Start

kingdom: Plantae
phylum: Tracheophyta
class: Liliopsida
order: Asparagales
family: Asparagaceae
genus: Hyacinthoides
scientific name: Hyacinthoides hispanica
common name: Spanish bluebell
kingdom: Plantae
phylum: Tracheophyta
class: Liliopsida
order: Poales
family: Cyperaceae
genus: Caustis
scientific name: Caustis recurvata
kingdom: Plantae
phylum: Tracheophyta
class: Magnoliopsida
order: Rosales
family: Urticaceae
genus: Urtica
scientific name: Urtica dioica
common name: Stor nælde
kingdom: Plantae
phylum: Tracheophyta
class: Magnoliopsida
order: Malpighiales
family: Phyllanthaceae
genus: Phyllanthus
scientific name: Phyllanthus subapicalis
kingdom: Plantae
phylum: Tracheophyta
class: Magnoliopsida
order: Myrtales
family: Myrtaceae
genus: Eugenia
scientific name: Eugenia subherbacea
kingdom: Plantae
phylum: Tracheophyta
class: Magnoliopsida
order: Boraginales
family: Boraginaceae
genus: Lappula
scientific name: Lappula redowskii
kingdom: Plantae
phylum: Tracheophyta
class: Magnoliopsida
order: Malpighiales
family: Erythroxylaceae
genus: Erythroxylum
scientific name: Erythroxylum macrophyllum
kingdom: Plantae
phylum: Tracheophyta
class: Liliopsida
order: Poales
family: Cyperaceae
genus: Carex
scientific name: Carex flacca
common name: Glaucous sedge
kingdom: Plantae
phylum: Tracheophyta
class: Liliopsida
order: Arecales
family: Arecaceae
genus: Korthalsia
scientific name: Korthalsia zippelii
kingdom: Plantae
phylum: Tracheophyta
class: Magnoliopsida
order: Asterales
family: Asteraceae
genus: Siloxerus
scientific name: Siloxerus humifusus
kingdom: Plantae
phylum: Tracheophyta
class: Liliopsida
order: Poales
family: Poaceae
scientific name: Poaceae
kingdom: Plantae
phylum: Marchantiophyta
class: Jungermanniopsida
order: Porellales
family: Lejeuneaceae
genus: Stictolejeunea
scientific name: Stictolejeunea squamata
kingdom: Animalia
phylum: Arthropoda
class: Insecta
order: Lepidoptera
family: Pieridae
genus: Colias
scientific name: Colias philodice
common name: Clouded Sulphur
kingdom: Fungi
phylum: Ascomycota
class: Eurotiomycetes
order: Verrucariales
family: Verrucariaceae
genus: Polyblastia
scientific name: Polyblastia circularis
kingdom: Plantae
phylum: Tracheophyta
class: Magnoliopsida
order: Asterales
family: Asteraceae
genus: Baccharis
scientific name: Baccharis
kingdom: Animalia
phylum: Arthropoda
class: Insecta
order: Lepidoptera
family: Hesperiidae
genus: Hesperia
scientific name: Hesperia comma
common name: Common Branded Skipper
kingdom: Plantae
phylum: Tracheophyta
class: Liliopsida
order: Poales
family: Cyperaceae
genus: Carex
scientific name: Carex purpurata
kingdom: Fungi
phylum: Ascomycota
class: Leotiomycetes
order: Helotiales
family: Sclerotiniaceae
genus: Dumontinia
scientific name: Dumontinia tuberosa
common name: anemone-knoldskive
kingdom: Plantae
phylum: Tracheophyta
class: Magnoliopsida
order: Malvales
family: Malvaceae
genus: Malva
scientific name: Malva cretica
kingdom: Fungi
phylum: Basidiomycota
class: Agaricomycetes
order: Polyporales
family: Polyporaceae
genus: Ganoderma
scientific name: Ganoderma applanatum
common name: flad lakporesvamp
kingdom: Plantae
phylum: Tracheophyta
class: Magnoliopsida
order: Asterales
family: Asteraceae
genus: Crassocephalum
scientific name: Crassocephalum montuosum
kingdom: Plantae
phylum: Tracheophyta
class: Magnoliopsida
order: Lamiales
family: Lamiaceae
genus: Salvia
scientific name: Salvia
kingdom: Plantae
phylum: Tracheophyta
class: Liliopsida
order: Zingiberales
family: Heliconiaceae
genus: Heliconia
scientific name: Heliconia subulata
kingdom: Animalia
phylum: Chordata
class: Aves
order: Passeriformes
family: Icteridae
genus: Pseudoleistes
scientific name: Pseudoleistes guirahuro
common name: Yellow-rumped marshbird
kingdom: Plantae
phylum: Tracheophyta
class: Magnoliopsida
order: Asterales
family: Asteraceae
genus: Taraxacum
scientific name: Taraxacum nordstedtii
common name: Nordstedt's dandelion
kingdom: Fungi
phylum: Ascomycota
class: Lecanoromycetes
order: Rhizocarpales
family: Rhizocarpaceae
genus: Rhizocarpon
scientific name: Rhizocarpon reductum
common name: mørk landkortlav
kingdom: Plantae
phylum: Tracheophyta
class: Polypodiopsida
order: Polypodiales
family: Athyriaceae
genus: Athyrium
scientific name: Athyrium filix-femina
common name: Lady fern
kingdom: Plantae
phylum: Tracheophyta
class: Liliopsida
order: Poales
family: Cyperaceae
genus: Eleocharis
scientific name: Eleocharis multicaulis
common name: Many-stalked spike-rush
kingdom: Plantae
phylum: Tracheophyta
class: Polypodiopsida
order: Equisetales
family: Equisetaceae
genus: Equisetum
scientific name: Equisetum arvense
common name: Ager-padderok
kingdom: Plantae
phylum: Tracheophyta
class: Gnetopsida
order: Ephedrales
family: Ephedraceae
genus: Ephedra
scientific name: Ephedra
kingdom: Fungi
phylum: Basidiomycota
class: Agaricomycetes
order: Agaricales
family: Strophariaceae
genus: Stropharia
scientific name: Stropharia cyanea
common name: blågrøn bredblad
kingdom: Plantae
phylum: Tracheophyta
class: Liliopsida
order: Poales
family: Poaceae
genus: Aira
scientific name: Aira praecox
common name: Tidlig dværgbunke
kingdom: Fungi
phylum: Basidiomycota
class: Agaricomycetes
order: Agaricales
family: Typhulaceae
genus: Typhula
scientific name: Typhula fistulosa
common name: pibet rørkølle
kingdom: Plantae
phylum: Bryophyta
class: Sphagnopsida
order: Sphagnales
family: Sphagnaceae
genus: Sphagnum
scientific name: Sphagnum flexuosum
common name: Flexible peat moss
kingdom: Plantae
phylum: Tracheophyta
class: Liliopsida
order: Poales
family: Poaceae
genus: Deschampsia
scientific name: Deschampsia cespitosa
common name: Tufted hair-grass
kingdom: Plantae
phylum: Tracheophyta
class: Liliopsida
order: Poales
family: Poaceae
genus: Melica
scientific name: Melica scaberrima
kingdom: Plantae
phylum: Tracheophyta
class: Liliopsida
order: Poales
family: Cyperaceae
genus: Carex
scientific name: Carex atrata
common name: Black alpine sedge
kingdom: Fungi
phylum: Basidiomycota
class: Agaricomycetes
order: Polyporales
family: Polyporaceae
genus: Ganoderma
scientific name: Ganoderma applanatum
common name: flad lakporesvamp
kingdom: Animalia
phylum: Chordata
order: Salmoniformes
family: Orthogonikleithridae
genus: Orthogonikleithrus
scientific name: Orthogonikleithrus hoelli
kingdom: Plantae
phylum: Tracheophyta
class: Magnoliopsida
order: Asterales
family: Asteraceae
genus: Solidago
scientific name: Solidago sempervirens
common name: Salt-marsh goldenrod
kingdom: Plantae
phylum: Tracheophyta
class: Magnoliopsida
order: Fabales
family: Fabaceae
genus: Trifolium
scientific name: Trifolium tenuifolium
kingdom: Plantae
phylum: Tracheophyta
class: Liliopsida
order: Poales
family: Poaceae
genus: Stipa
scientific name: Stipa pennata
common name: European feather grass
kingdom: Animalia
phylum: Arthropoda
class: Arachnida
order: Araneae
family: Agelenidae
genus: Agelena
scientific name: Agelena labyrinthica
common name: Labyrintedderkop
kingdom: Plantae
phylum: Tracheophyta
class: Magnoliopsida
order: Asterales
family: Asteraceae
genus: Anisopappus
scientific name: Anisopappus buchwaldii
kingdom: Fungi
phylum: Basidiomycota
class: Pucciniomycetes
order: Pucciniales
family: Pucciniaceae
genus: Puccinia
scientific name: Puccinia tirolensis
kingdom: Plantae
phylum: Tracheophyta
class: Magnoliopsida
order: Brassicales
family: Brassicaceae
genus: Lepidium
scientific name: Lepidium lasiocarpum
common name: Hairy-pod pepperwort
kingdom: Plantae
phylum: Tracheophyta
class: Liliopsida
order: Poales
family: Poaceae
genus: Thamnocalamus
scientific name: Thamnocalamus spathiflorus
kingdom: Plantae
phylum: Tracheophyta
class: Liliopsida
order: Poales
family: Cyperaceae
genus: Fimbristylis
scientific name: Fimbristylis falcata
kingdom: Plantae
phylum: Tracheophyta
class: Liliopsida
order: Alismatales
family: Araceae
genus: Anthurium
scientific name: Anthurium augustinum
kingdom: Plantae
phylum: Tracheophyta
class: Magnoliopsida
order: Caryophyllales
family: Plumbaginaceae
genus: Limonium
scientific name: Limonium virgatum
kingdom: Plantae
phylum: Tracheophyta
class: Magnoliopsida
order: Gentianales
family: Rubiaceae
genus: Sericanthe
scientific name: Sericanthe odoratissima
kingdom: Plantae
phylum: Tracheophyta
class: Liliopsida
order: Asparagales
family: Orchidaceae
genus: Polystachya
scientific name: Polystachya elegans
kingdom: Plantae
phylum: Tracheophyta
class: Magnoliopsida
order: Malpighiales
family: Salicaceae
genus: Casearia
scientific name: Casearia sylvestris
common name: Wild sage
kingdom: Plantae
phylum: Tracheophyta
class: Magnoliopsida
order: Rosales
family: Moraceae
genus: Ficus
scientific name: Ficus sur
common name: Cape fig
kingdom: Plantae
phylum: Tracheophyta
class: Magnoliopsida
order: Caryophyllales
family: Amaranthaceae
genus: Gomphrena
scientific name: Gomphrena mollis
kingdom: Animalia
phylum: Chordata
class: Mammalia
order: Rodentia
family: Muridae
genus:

End

- [Task description]: Rewrite the data from its first line up to and including the line with "genus: Stictolejeunea", changing every "scientific name" to "species" and leaving all else as it is; return only those lines.

- [Answer]:
kingdom: Plantae
phylum: Tracheophyta
class: Liliopsida
order: Asparagales
family: Asparagaceae
genus: Hyacinthoides
species: Hyacinthoides hispanica
common name: Spanish bluebell
kingdom: Plantae
phylum: Tracheophyta
class: Liliopsida
order: Poales
family: Cyperaceae
genus: Caustis
species: Caustis recurvata
kingdom: Plantae
phylum: Tracheophyta
class: Magnoliopsida
order: Rosales
family: Urticaceae
genus: Urtica
species: Urtica dioica
common name: Stor nælde
kingdom: Plantae
phylum: Tracheophyta
class: Magnoliopsida
order: Malpighiales
family: Phyllanthaceae
genus: Phyllanthus
species: Phyllanthus subapicalis
kingdom: Plantae
phylum: Tracheophyta
class: Magnoliopsida
order: Myrtales
family: Myrtaceae
genus: Eugenia
species: Eugenia subherbacea
kingdom: Plantae
phylum: Tracheophyta
class: Magnoliopsida
order: Boraginales
family: Boraginaceae
genus: Lappula
species: Lappula redowskii
kingdom: Plantae
phylum: Tracheophyta
class: Magnoliopsida
order: Malpighiales
family: Erythroxylaceae
genus: Erythroxylum
species: Erythroxylum macrophyllum
kingdom: Plantae
phylum: Tracheophyta
class: Liliopsida
order: Poales
family: Cyperaceae
genus: Carex
species: Carex flacca
common name: Glaucous sedge
kingdom: Plantae
phylum: Tracheophyta
class: Liliopsida
order: Arecales
family: Arecaceae
genus: Korthalsia
species: Korthalsia zippelii
kingdom: Plantae
phylum: Tracheophyta
class: Magnoliopsida
order: Asterales
family: Asteraceae
genus: Siloxerus
species: Siloxerus humifusus
kingdom: Plantae
phylum: Tracheophyta
class: Liliopsida
order: Poales
family: Poaceae
species: Poaceae
kingdom: Plantae
phylum: Marchantiophyta
class: Jungermanniopsida
order: Porellales
family: Lejeuneaceae
genus: Stictolejeunea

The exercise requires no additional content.